Text passage Start Marker

IDNAbis Main Open Issues

Sun Jan 20 06:22:26 CET 2008

--On Saturday, 19 January, 2008 11:33 -0800 Mark Davis
<mark.davis at icu-project.org> wrote:

> Here's what I think are the main issues.

Mark,

I'm going to try to comment on a few of these in the hope of
making a bit more progress before you get on the plane (or at
least of putting any differences of opinion in sharper focus).
Please note that these are quick personal impressions only.

> (live document at
> http://docs.google.com/Doc?id=dfqr8rd5_50hdnzwmdh)
>
>
>    1. Settle on character repertoire. Basic formulation is ok,
> but...
>    1. Add extensions for stability
>       2. Don't be Eurocentric: ensure that modern scripts are
> in       ALWAYS (or whatever it is called)
>       3. Resolve ALWAYS/MAYBE/NEVER problem (see below).

The explanation of this situation in issues-06 is much better
than it is in issues-05 (others will have to judge whether it is
adequate).  However, the ALWAYS problem is that it is not
necessarily all of a script and the  boundaries require
explicit, IDN-specific, input from the users of that script (as
we have both noted earlier, that is a tough problem, but let's
isolate it a bit).

So, for example, we've got advice from the three important
pieces of the CJK community about characters that are considered
appropriate (by one or more of them) for use in IDNs (see
RFC3743, RFC4713, and the corresponding IANA table
registrations).  So, because the community has told us what they
consider safe, appropriate, and sufficiently unambiguous for IDN
use, those characters go into ALWAYS.  The rest of the CJK
characters (i.e., the characters of the Han and Han-derived
script) belong in MAYBE somewhere.  Since they are legitimate
language characters and the community has not said "these are
evil" or the equivalent, they cannot be classified as NEVER and
should not be.   Which of the MAYBE categories those additional
characters belong in is still something we are trying to sort
out (and hence another unresolved issue), but they certainly
don't go to ALWAYS.

I don't have an opinion about it and seek your advice but, to
the extent to which there are particularly problematic
characters in Western European scripts, they might be kept out
of ALWAYS for the present and until more experience and advice
from the affected parties comes along.   Such characters might
include the notorious dotless "i" and perhaps such difficulties
as Eszett and Final Sigma, although backward-compatibility or
other considerations might dictate the handling of those
characters.

Text passage End Marker
Record excerpts Start Marker

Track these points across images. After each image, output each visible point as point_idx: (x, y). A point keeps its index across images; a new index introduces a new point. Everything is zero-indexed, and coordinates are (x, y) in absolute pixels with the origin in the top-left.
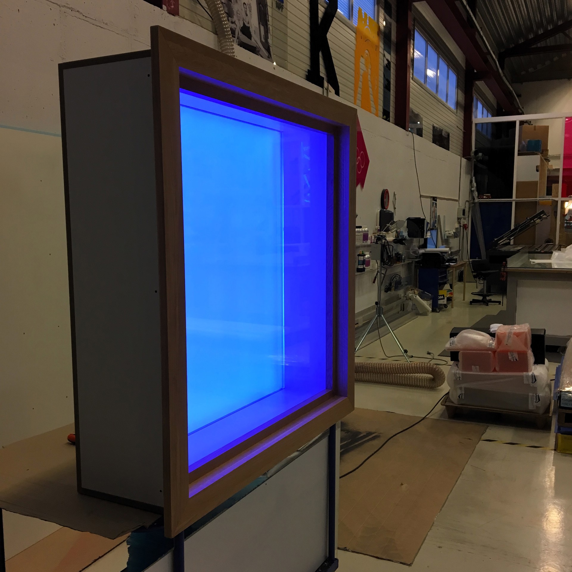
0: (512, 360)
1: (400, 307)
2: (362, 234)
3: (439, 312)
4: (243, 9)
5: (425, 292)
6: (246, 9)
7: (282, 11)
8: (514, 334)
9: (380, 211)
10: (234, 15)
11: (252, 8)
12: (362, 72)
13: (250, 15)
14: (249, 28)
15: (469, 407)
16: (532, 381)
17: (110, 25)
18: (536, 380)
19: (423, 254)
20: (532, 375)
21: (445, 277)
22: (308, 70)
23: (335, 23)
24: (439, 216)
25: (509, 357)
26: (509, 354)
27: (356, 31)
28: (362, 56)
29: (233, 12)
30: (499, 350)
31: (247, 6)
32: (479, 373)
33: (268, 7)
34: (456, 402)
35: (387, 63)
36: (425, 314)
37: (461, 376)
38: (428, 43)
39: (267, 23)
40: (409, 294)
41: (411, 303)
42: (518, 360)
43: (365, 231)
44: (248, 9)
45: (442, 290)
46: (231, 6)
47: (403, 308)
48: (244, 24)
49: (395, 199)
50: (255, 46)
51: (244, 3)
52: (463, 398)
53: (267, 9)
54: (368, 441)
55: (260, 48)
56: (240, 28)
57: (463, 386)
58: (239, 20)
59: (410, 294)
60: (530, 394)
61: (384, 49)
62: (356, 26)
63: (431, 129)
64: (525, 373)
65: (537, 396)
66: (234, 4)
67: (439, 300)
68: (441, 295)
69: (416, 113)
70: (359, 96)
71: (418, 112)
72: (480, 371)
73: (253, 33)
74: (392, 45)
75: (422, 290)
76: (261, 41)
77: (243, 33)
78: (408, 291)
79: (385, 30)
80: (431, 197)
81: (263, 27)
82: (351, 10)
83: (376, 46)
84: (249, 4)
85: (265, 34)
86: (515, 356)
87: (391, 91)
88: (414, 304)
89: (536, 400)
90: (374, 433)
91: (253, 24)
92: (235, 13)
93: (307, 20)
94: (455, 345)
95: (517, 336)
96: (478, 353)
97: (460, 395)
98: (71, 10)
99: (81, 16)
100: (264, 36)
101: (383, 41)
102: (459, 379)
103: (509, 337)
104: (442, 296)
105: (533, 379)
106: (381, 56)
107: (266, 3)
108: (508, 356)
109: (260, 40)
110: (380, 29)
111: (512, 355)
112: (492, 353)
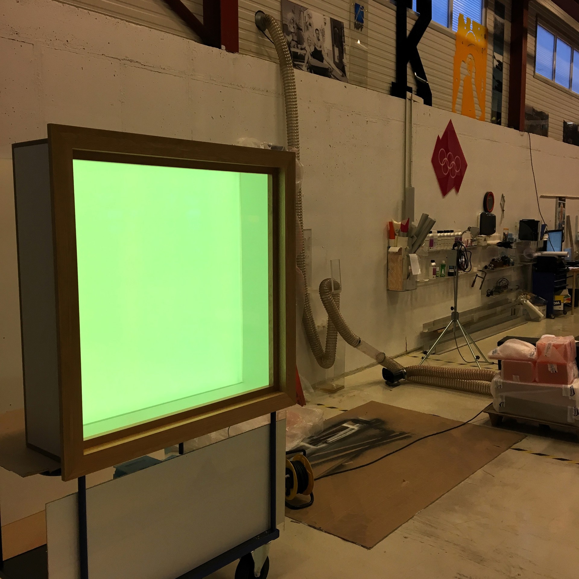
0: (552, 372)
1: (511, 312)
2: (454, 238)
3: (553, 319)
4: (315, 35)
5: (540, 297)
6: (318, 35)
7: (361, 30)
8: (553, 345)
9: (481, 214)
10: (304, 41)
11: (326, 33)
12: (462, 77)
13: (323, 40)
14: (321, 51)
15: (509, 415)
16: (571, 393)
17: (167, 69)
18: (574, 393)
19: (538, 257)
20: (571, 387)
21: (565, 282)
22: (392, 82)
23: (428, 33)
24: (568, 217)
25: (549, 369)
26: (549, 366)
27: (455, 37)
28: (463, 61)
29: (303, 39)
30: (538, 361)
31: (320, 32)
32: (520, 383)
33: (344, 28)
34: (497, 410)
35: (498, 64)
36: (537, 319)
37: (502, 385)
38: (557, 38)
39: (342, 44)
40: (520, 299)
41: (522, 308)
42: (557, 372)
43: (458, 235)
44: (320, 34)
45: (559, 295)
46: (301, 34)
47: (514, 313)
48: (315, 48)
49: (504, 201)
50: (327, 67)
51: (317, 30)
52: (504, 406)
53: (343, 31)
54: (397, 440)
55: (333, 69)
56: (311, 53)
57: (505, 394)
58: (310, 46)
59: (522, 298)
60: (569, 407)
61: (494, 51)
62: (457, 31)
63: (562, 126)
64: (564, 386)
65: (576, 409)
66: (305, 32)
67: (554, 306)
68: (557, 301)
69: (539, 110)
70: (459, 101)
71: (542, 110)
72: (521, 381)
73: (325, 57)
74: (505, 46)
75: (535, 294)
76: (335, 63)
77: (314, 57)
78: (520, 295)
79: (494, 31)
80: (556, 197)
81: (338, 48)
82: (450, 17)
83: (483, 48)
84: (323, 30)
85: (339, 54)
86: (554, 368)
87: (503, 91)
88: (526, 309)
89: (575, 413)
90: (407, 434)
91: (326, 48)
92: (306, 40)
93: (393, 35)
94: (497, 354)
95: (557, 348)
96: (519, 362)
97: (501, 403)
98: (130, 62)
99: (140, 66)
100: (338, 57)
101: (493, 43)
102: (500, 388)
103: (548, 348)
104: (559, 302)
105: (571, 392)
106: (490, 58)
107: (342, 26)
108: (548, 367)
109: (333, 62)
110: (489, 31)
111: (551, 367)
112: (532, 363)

Record excerpts End Marker

### Task description
Check each statement against the IDNAbis message. Answer yes or no for each, and quote the words from the message that decide it.
1. The CJK characters that the community has called appropriate for IDN use go into ALWAYS.
2. The rest of the Han and Han-derived characters should be classified as NEVER.
3. The writer finds the explanation in issues-06 worse than the one in issues-05.
Rely only on the IDNAbis message for what comes next.

### Your response
1. Yes: "those characters go into ALWAYS."
2. No: "they cannot be classified as NEVER and should not be."
3. No: "The explanation of this situation in issues-06 is much better than it is in issues-05"